We developed a variation of an existing dump format parser looking at 2011 data we had left over from our earliest work. This showed that we could get good information from article pages alone. parser
We downloaded a new dump which had grown from 13Gb to 40Gb over the intervening years, this time to our everyday laptop which has a solid-state drive. Repeating the parse showed that videos had grown dramatically. parser
Tally of video file formats found in recent Wikipedia dump.
For both runs we captured the page name, the (last) video name, and the presence of the has-video-clip category as a text file of there columns. This went from 700 rows to 4000 rows between runs.
While tuning our parser we discovered a record 18Gb into the dataset that would exceed a fixed recursion limit in our parser. For some limits we discard the record and resume. We should do that for all limits.

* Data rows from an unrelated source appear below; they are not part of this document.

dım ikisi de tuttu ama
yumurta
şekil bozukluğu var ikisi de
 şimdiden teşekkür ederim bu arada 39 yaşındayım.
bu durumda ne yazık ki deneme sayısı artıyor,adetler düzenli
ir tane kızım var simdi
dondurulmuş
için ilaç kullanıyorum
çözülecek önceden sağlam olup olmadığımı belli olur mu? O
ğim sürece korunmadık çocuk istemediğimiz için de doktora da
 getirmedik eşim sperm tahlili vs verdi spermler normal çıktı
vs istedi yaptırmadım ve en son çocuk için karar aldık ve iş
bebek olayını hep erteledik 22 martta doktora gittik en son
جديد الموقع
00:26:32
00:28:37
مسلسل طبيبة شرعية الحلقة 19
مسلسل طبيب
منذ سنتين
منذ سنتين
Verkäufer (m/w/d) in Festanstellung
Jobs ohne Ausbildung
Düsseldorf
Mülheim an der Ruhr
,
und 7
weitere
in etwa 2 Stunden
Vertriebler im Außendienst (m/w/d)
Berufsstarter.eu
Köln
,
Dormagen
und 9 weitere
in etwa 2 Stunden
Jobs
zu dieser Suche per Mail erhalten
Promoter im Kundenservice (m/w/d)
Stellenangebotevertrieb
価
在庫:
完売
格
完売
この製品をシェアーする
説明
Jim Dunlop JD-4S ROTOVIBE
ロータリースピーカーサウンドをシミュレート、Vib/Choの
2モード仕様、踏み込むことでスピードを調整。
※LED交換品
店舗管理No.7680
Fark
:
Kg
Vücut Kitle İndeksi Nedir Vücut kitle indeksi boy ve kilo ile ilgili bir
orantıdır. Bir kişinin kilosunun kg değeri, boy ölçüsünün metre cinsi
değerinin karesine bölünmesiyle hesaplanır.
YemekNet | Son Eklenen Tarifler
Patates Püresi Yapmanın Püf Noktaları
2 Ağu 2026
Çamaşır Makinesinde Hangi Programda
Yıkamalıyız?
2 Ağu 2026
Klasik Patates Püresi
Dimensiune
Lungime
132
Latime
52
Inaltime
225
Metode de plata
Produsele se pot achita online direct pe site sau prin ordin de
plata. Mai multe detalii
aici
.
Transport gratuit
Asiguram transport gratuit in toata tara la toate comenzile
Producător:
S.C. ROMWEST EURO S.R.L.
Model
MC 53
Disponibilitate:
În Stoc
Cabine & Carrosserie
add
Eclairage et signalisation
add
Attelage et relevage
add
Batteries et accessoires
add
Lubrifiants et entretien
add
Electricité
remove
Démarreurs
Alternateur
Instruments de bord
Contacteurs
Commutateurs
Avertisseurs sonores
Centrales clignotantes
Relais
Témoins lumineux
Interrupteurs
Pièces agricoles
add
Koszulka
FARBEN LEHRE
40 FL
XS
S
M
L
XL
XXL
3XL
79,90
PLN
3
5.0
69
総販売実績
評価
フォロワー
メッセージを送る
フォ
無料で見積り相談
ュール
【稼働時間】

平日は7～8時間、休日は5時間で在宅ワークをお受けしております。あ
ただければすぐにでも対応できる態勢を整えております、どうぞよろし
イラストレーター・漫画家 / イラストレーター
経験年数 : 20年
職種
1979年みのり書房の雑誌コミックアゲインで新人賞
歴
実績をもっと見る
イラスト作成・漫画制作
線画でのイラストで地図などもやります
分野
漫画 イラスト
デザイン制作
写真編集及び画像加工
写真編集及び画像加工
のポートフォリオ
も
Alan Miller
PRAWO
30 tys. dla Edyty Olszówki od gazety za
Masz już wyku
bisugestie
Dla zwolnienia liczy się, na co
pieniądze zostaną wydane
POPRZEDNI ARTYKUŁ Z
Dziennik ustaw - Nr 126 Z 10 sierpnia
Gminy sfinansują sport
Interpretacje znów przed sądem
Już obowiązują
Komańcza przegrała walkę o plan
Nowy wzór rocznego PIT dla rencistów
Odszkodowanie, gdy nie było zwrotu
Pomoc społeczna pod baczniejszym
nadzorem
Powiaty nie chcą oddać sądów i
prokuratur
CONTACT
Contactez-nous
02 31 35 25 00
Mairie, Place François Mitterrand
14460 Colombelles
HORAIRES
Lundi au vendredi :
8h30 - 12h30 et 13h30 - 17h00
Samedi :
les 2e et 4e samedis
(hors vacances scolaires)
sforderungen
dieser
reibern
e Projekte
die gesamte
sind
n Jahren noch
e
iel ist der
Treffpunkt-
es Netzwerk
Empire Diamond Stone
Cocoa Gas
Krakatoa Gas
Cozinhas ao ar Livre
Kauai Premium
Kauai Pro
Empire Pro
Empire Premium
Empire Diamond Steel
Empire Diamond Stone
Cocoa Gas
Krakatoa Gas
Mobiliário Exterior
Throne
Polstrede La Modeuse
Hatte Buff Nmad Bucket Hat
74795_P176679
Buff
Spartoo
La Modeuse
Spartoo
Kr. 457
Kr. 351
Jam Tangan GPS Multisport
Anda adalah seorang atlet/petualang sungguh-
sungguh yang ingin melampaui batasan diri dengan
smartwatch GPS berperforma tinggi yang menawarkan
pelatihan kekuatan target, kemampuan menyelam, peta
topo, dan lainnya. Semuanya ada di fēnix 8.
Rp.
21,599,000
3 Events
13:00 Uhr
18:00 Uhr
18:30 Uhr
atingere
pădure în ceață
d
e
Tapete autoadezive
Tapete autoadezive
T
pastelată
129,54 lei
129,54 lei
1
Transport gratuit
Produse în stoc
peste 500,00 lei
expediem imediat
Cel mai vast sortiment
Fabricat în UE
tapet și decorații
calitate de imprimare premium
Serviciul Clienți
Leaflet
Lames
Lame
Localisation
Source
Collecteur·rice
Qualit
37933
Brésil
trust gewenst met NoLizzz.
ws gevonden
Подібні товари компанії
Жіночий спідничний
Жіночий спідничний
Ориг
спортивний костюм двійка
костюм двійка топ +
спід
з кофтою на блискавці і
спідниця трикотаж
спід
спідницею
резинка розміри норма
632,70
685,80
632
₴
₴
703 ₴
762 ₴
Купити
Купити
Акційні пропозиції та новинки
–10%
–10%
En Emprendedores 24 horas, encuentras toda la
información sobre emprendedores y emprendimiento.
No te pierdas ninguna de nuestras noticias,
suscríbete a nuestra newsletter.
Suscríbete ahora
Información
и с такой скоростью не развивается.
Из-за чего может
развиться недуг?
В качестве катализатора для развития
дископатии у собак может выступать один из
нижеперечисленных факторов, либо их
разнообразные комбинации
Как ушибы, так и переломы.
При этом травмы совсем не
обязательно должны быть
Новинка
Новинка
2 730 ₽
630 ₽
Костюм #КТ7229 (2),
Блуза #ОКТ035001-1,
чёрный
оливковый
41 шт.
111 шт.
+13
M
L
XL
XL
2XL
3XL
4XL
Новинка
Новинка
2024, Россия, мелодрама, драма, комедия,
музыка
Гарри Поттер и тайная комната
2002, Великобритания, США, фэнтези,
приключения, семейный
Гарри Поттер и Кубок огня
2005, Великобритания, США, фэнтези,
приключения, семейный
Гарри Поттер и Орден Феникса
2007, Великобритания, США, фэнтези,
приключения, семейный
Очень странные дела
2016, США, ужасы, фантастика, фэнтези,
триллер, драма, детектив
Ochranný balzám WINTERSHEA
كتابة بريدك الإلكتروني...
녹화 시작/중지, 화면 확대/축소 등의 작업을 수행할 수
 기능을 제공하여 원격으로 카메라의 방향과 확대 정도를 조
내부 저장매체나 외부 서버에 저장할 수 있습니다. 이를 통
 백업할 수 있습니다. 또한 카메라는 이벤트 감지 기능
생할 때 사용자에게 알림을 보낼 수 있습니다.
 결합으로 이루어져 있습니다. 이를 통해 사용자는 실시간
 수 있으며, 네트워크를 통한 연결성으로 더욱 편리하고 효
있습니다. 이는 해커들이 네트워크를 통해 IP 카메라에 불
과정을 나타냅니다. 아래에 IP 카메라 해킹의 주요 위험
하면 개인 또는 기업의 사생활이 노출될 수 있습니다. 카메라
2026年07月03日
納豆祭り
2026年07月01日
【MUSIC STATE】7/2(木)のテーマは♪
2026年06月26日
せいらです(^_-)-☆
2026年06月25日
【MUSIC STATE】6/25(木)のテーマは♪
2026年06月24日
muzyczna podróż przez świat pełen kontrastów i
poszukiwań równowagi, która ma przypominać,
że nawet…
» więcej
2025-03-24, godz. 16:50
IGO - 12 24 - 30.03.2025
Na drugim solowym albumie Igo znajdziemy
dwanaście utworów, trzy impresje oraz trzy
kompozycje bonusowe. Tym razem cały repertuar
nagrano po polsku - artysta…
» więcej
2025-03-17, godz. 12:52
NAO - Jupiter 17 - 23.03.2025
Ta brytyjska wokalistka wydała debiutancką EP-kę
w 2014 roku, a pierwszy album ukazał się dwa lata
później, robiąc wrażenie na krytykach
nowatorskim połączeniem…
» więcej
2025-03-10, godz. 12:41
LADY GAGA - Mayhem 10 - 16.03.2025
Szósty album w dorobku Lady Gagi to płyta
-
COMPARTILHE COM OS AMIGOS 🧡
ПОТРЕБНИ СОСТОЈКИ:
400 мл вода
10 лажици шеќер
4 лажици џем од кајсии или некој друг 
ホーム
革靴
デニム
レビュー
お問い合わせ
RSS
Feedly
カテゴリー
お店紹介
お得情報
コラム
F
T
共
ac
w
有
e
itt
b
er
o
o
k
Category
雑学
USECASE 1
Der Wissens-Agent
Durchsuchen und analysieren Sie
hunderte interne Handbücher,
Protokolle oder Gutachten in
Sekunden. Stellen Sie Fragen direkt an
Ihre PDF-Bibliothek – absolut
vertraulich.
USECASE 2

We should also consider a start over in the middle feature that could retry parser improvements on a troublesome record. This could be automatic when a parse doesn't complete. We could back up to the last sediment or write the postion of the last record parsed on failure.
Futures
Andrew says, I suppose using the API, it's not too hard to analyze the categories for each of the articles that contain video, and see what trends there are. From eyeballing it, it seems lots of the articles are space, science and flight related. Not a surprise given many of these may be PD NASA videos, or expired copyright.
I think right now we'd be satisfied with a lay of the land of what's out there, so ideally we could discover:
What category of articles have the most videos?
Who are the top producer of videos (usernames, that is)?
What is the average length of the videos? What does a histogram look like if we plot the lengths of videos?
How many articles have more than one video?
How many videos are used in more than one article?
If a video shows up in en: article X, does it show up in other interwiki (other language versions of that article)?
Within videos:
How many contain a language-specific audio track (narration, interview, dialogue, etc)?
How many edits/cuts are in the video?
What is the most popular resolution of videos?